With a name like Phoenix, expect nothing less than a full return to business as usual from the bar and grill at the corner of Main and Maryland Streets.
Knowing that Hurricane Agnes in 1972 and Tropical Storm Eloise in 1975 had damaged the structure, Mark Hemmis was under the impression that the Army Corps of Engineers had remediated the drainage situation, he says.
He bought the business and the name, though not the building, from George Goeller 15 years ago and has since been through two floods and a train wreck.
The flood of 2011 took out his basement’s dry goods and liquor, plus electrical and plumbing lines. But 2012’s train derailment, on the other hand, did the Phoenix no damage; its dining room, in fact, became the command center for those working on the disaster.
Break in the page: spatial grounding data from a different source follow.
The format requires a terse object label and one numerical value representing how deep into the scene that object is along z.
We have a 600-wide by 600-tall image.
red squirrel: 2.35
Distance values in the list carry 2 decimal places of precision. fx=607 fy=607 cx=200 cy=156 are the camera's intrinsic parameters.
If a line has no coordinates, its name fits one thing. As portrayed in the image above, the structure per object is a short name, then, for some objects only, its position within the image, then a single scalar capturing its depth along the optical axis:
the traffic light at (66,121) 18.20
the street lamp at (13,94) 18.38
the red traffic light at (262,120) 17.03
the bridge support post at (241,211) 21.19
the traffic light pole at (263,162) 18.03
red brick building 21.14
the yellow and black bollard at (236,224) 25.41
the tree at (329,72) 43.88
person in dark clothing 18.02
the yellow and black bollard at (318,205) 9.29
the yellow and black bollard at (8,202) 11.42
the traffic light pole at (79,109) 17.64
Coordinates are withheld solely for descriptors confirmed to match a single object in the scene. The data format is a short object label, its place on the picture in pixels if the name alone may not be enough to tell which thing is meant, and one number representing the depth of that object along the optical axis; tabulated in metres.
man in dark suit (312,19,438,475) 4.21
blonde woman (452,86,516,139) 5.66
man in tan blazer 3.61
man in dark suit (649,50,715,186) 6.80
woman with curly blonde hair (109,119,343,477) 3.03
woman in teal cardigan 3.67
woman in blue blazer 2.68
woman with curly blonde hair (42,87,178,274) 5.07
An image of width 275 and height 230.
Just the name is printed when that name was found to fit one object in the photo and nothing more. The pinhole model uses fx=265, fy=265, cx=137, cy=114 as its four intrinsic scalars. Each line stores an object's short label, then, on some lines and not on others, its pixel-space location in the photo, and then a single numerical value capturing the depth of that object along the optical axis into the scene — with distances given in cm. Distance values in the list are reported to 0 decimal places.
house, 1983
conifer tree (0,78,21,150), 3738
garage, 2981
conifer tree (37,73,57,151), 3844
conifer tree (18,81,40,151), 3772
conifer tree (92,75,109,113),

This time around, though, his basement and first floor were inundated. The 2011 experience had brought submersible pumps for the basement, but these were soon overwhelmed.
“The scope was unprecedented,” says the restaurateur. “There was no way to prepare for it.”
When raging water ripped down the train station clock across Maryland Avenue, the 28 guests and eight employees evacuated to the second and then third floors.
“People thought they were going to die,” Hemmis says. “I learned that we need a better emergency procedure to get people out quicker.”
He vows to rebuild better and stronger, while counting on the county to figure out how to deal with stormwater.